**AIM OF THE TASK**:
This task calls for copying each line below that contains "curl".

Stored data entries

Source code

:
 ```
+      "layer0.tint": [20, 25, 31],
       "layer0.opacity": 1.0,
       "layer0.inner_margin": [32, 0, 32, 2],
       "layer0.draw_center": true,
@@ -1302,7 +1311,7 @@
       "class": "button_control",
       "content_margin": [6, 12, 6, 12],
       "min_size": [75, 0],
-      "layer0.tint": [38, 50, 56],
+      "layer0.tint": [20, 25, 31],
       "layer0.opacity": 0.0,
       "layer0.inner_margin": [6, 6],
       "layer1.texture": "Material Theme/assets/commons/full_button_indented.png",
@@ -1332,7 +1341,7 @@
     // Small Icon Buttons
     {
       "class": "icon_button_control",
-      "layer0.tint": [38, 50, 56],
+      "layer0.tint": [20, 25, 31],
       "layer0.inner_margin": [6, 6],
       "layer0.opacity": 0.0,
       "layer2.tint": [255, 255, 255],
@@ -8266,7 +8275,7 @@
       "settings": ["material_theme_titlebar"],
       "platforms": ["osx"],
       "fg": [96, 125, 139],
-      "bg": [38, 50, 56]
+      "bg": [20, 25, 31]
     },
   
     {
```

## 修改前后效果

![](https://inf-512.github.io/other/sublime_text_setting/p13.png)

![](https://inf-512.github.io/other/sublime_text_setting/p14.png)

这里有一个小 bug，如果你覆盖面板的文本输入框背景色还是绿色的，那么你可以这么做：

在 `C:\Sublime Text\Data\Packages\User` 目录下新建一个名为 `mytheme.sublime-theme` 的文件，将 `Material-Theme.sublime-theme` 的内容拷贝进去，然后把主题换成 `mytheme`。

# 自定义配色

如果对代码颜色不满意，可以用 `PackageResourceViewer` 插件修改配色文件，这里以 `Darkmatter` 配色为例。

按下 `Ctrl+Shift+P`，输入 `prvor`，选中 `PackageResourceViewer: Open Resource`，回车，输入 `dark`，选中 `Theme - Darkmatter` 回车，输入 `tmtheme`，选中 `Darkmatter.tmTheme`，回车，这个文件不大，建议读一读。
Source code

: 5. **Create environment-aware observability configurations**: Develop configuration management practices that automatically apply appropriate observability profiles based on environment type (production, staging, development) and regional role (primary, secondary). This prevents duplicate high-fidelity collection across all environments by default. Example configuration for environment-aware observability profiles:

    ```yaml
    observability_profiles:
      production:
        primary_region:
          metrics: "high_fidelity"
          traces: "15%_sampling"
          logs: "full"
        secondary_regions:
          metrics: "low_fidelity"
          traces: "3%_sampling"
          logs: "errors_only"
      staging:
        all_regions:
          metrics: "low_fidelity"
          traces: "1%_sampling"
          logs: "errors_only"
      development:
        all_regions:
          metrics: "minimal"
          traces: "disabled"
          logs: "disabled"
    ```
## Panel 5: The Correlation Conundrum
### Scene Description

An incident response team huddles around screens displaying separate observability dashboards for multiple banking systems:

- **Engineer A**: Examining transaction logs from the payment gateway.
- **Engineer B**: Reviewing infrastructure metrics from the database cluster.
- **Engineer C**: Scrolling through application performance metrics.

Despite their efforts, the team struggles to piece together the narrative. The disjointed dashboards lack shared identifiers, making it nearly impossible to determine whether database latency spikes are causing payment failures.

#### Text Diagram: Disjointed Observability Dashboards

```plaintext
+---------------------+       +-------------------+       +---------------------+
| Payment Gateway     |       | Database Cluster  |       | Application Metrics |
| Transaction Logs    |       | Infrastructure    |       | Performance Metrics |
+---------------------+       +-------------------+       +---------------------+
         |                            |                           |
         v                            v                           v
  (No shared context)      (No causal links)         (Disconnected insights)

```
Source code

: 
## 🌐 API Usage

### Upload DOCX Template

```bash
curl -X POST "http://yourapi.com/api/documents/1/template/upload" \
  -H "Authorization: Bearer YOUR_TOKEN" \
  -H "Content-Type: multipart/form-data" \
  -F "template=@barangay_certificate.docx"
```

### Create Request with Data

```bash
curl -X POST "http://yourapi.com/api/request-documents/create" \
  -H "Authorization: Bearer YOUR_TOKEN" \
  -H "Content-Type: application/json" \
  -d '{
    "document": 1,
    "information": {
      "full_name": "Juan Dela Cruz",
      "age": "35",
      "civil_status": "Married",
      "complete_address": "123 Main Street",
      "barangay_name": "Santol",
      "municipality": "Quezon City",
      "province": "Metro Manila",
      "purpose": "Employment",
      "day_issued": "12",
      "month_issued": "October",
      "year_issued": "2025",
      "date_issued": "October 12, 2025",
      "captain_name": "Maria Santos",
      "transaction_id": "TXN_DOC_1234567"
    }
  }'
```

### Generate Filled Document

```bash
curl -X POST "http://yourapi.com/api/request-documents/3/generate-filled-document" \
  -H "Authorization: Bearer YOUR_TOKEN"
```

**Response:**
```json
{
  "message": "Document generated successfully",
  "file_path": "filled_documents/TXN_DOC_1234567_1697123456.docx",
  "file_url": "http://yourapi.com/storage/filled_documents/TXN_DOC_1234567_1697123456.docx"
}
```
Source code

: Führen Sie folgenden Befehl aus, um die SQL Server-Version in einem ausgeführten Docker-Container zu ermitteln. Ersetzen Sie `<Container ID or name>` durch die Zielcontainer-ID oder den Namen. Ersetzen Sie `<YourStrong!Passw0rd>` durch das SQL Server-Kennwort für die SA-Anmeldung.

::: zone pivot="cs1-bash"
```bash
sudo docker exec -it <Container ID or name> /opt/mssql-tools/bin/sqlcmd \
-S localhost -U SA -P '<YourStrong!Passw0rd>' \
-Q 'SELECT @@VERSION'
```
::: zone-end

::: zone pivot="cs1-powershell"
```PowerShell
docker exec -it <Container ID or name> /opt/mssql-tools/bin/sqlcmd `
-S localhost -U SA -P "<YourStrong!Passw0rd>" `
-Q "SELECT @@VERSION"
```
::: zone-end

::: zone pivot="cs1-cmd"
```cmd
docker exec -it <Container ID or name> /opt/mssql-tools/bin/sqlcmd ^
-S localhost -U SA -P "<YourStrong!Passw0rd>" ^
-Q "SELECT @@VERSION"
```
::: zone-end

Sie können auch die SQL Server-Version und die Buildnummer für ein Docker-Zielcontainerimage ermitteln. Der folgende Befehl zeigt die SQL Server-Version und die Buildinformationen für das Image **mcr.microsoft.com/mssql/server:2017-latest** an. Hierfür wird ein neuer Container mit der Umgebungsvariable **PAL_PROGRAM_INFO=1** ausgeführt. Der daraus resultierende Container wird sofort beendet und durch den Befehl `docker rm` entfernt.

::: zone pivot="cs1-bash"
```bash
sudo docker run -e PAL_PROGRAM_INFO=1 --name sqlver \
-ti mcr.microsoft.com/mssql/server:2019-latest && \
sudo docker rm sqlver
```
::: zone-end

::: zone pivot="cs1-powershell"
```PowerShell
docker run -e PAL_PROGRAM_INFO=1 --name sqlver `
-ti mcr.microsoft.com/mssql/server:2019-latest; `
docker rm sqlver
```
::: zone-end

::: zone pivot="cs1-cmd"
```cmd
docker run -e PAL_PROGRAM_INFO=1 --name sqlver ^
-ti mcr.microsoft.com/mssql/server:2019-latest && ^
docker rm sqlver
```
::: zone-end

**ANSWER SPACE**:
curl -X POST "http://yourapi.com/api/documents/1/template/upload" \
curl -X POST "http://yourapi.com/api/request-documents/create" \
curl -X POST "http://yourapi.com/api/request-documents/3/generate-filled-document" \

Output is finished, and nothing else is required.